A look at Lewis’s thinking on scientism indicates the D.I. interpretation is less than strict.

Some critics have incorrectly regarded That Hideous Strength as an attack on science. In this regard Faye Ann Crowell correctly draws attention to Lewis’s unpublished (in his own lifetime) reply to Professor J.B.S. Haldane’s highly critical review. Lewis answered Haldane’s criticism by explaining just what he was attacking: “Firstly, a certain view about values: the attack will be found, undisguised, in The Abolition of Man,” Lewis’s 100-page work of nonfiction on the same subject. The latter essay addresses the dangers Lewis saw in the twentieth century abandonment of traditional, objective values. Lewis’s second aim in That Hideous Strength was to illustrate the folly of devoting one’s life to gaining the power and prestige of belonging to a ruling clique or inner circle. Finally, Lewis continued, he was attacking not scientific planning, as Professor Haldane had thought, but the kind of planned society which first Adolf Hitler and then European Marxists had instituted: “the disciplined cruelty of some ideological oligarchy.”

══════════

Exercise:
Extend the passage on Lewis's reply to Haldane's review of That Hideous Strength, starting right after its final sentence.

Raw data:
══════════

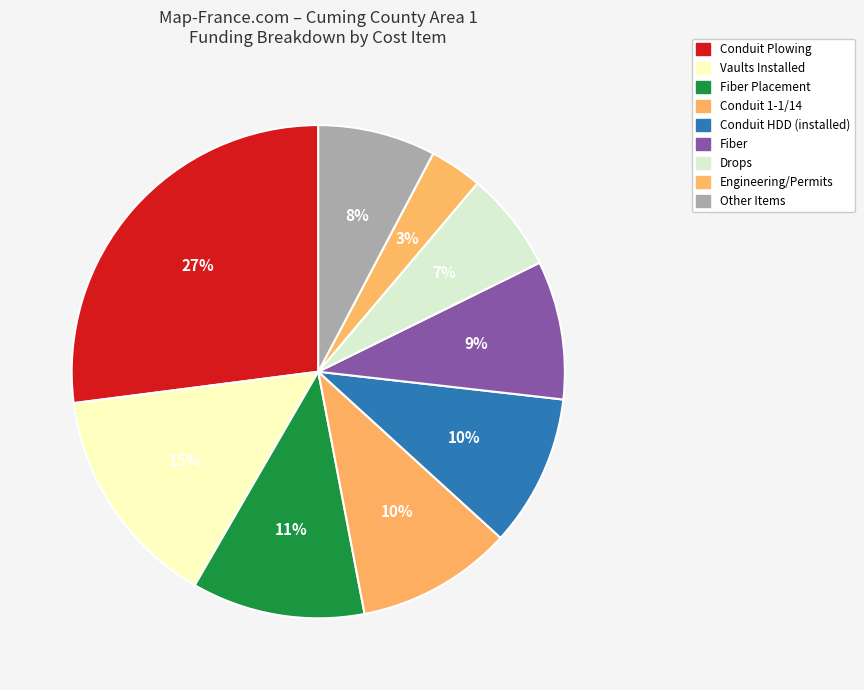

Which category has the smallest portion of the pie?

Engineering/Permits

══════════

Answer box:
Lewis aside, consider the practice of science is a method. Then by what other means are we to gain knowledge? We can go to our imaginations, and we can gain wondrous things—music, poetry, flights of fiction. However, these are not strictly new knowledge. Knowing the Discovery Institute, I would expect they want us to explore ancient philosophy to probe matters such as the origins of life. There is more.

How should governments government, and how should people conduct personal relationships. We see groups, the D.I. included, advocating for philosophies extracted from ancient texts. Marriage is defined, lifestyles need to conform to tradition, and prescribed rituals are to be followed. The source of this thinking is not reason and pragmatism but the ancient texts. But not, in fact, the ancient texts. The ancient texts are to be interpreted by those very ones who perceive reliance on science a threat. We suspect this reasoning is driven by personal preference. It is rule by edict in bald disguise, and it is definitely an abuse of science.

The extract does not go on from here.